[La columna deca(n)dente] A más corrupción, más oración
«Y yo les pido con profunda humildad que oren, que recen por todas las autoridades para que no flaqueemos, para que no seamos tentados a robar», fueron las palabras de Hania Pérez de Cuéllar, hasta ayer ministra de Vivienda, quien, en un arranque de sinceridad, ha revelado la estrategia para erradicar la corrupción en el gobierno y en el parlamento: la oración. Rezar por las autoridades para que no sucumban a la tentación de robar.
Por fin, después de años de lucha contra la corrupción, de leyes y regulaciones, de comités y comisiones, se ha encontrado la solución definitiva. Ya no se necesita más transparencia, ni rendición de cuentas, ni control ciudadano. Solo es necesario cerrar los ojos, unir las manos y pedir a Dios que guíe a las autoridades electas y a los congresistas por el sendero de la honestidad.
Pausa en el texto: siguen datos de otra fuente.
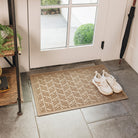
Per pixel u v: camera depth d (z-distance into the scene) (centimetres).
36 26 234
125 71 267
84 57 274
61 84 240
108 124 204
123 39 260
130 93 238
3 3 206
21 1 212
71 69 262
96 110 215
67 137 190
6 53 176
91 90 236
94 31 259
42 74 251
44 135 190
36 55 252
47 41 252
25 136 189
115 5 245
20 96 199
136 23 257
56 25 244
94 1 241
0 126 195
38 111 209
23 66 251
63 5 234
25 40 236
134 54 267
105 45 270
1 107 211
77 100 223
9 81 210
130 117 212
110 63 279
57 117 206
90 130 197
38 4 222
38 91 229
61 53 261
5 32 191
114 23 257
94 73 259
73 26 250
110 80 239
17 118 202
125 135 195
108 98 228
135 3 245
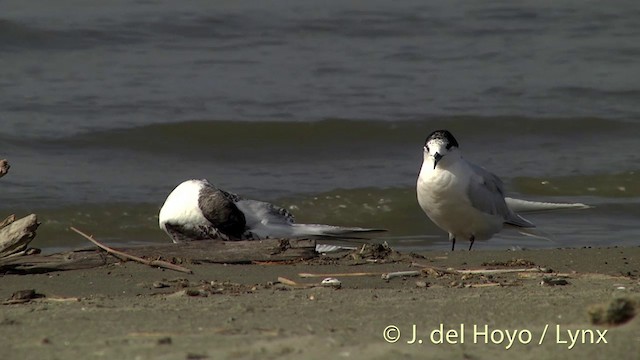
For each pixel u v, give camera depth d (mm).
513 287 9195
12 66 21141
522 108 20047
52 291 9258
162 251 10648
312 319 7590
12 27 22422
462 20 24359
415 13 24578
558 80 21375
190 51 22484
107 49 22250
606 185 16719
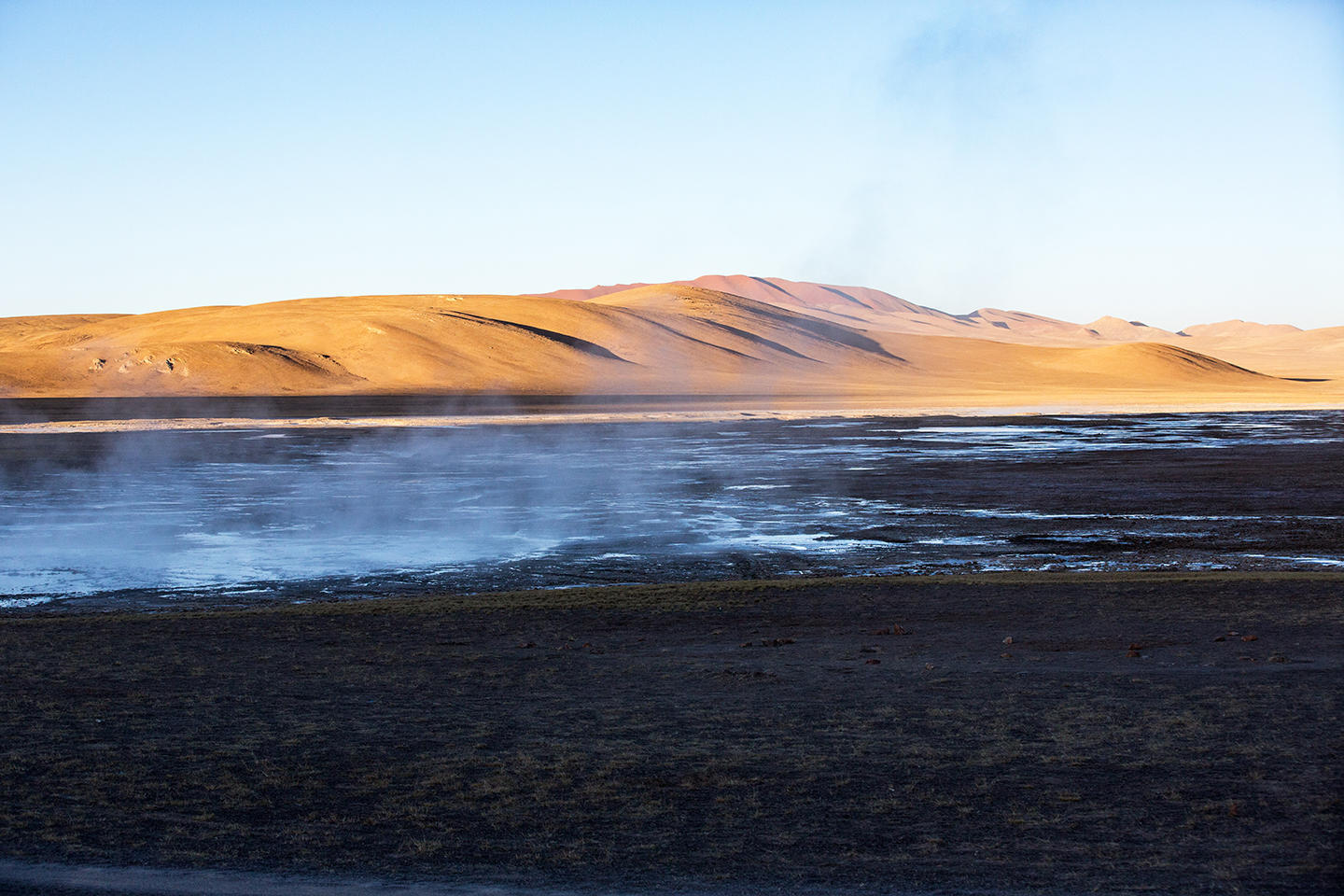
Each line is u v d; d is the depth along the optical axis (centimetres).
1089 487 3784
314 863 677
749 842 709
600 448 5569
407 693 1105
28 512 3228
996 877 652
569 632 1464
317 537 2772
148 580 2206
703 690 1114
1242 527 2867
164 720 1002
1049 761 866
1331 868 659
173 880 651
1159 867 664
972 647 1330
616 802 784
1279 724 955
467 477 4194
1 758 884
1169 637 1362
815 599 1709
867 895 629
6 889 638
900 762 868
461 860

Pérez de Cuéllar ha descubierto que la corrupción no es un problema de estructuras, incentivos, poder o dinero. No, es simplemente un problema de falta de fe. Y la fe, como todos sabemos, mueve montañas… y también fondos públicos.
Con esta innovadora estrategia gubernamental, podemos olvidarnos de la necesidad de reformas políticas y económicas. No necesitamos más educación cívica ni participación ciudadana. Solo más iglesias y templos, y más ciudadanos que recen con devoción para proteger las conciencias de nuestras autoridades y parlamentarios.
La implementación de este plan espiritual seguramente transformará la manera en que entendemos la gestión pública. Los auditores serán reemplazados por sacerdotes y las investigaciones, por plegarias. Olvidemos las tediosas denuncias judiciales y los informes de transparencia: basta con multiplicar las misas para mantener a raya la corrupción. ¡Vade retro, corrupción!
Así, las comisiones de ética podrían ser reconfiguradas como grupos de oración parlamentaria. Los debates en el Congreso ya no serán sobre leyes complicadas o reformas técnicas, sino sobre la mejor manera de orar colectivamente para expiar los pecados de nuestros congresistas.
En este nuevo y espiritual escenario, la verdadera responsabilidad recae sobre todos nosotros. Si en algún momento un funcionario público cayera en la tentación, no sería su culpa, sino nuestra. Quizás no oramos lo suficiente o no lo hicimos con la convicción necesaria. Al final, la corrupción ya no será vista como un fracaso del sistema, sino como una prueba de fe que todos debemos enfrentar juntos. Amén.